The primary concern from the health authority’s point of view is dust from the open pit mine site, Norlin said.

“There’s a lot of questions about some of the targets set, that have been set in terms of mitigation or containment of the dust,” he said.

In the application Norlin said the mine’s proponent plans for more than 90 per cent of the dust to stay on site. He said there are inherent uncertainties that go into assessing human health risks, and the air quality models used assume 90 per cent dust mitagation, which may be wrong, making the models useless. 

“We hadn’t seen demonstrative evidence of that being applied somewhere else and achieved,” he noted.

Norlin said there is also concern in how the proponent outlines emergency response. While the risk for an emergency is low, Norlin says there’s no way for the risk factor to be absolutely zero.

“We didn’t feel it was spelled out as clear enough as we’d like to see it,” he said. “It should be very explicit.”

When asked about the potential of shutting down operations putting human health at risk, Golmohammadi said the health authority has shut down sites when human health was at risk, noting shut downs can happen when evidence has been presented and the source of the concern identified.

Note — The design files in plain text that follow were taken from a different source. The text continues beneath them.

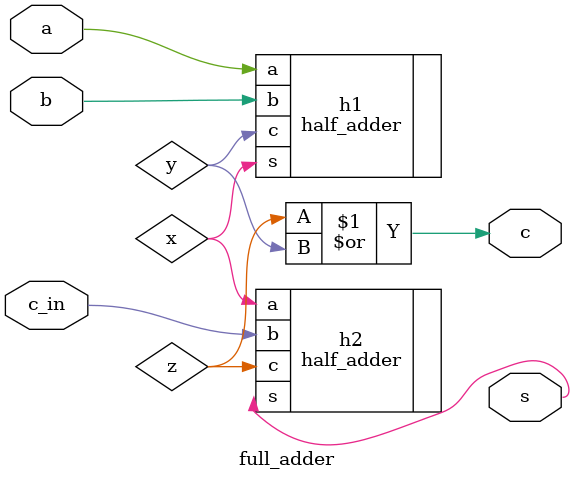
<source format=v>
module full_adder(a,b,c_in,s,c);
	input a,b,c_in;
	output s,c;

	wire x,y,z;
	half_adder h1(.a(a), .b(b), .s(x), .c(y));
	half_adder h2(.a(x), .b(c_in), .s(s), .c(z));
	or o1(c,z,y);
endmodule

</source>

"Yes, certainly either temporarily or permanently those operations need to be stopped, and it has happened," he said

The health authority originally submitted a letter to the Environmental Assessment Office on March 3. The letter outlined some initial concerns and Norlin said they have received some information back, but haven’t gone through it all yet to see if it addresses their concerns.

The proposed open-pit gold and copper mine site is located on the southwest border of Kamloops. The project is currently in the review period of the environmental application process, with the public comment period for the application having ended earlier this month. The city has until mid-May to comment on the project, though it does not have an actual say in whether the application is approved, denied or requires more information to be submitted.